3. Design for graceful degradation, not panic
The Rust code in the affected FL2 proxy is essentially designed to “panic” (as per post-mortem) if it gets more than 200 features.
From a resilience standpoint, that’s exactly what we don’t want. In a world of continuous delivery and constant change, you assume your assumptions will be broken.
Better options might include:
- Drop any features over the limit and log loudly.
- Disable the Bot Management module temporarily and continue forwarding traffic, maybe treating everything as “unknown bot score” rather than bringing down the proxy.
- Trip a feature kill-switch that turns off Bot Management globally while keeping the core CDN and proxy path alive.
Cloudflare’s own remediation list mentions:
- Hardening ingestion of internal configuration files like user input.
- More global kill switches for features.
- Reviewing error handling across core modules.
That’s exactly the direction you’d expect from a team embracing CD and resilience engineering.
4. CI as safety net for “platform-ish” changes
One subtle thing here: this wasn’t a direct change to Bot Management. It was a change to how the database platform handled permissions and metadata.
In many organisations, platform changes are treated as “infra stuff”, not subject to the same product-level tests. But in a CD culture:
- Platform changes go through pipelines that also run representative workloads and integration tests for the services that depend on them.
- That ClickHouse permission change should have run:
- A compatibility test suite for all consumers that query
system.columns. - Specific tests for the Bot Management feature generator pipeline.
- A compatibility test suite for all consumers that query
If you can’t do that comprehensively, you at least start with the critical systems: anything that can bring down your main proxy path should have extremely strong automated protection.
Good engineering is about turning failure into fast, safe learning
Cloudflare did the right thing by publishing a detailed post-mortem, while expressing engineering humility and laying out concrete follow-up steps.
Everyone running large-scale systems has failures.

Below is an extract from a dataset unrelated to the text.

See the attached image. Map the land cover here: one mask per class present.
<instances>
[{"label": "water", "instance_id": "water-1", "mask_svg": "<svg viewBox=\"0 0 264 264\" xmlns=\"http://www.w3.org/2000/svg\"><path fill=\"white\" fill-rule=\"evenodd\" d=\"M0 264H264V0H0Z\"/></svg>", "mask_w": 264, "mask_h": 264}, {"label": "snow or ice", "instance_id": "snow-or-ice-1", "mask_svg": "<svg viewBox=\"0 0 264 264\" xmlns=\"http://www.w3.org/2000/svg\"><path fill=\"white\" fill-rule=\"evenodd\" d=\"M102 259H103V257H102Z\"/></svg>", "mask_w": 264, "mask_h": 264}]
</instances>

What distinguishes good engineering organizations is:
- They treat incidents as opportunities to improve the system, not to blame individuals.
- They share what they learned.
- They make structural changes – to code, to pipelines, to architecture, to daily practices.
From a continuous delivery perspective, the lessons I’d highlight are:
- Every change is potentially dangerous. CD is about making lots of small changes safe, not moving fast and ignoring risk.
- Config, queries, and ML features are code. They need the same CI/CD discipline: tests, contracts, and progressive rollout.
- Design for graceful failure. When – not if! – your assumptions are broken, the system should bend, not snap.
- Tie observability tightly to deployments. If you’ve just changed something and the world is on fire, suspect your change first.
Cloudflare’s outage is painful for them and for a lot of the internet. But it’s also a rich example of why we do continuous delivery in the first place.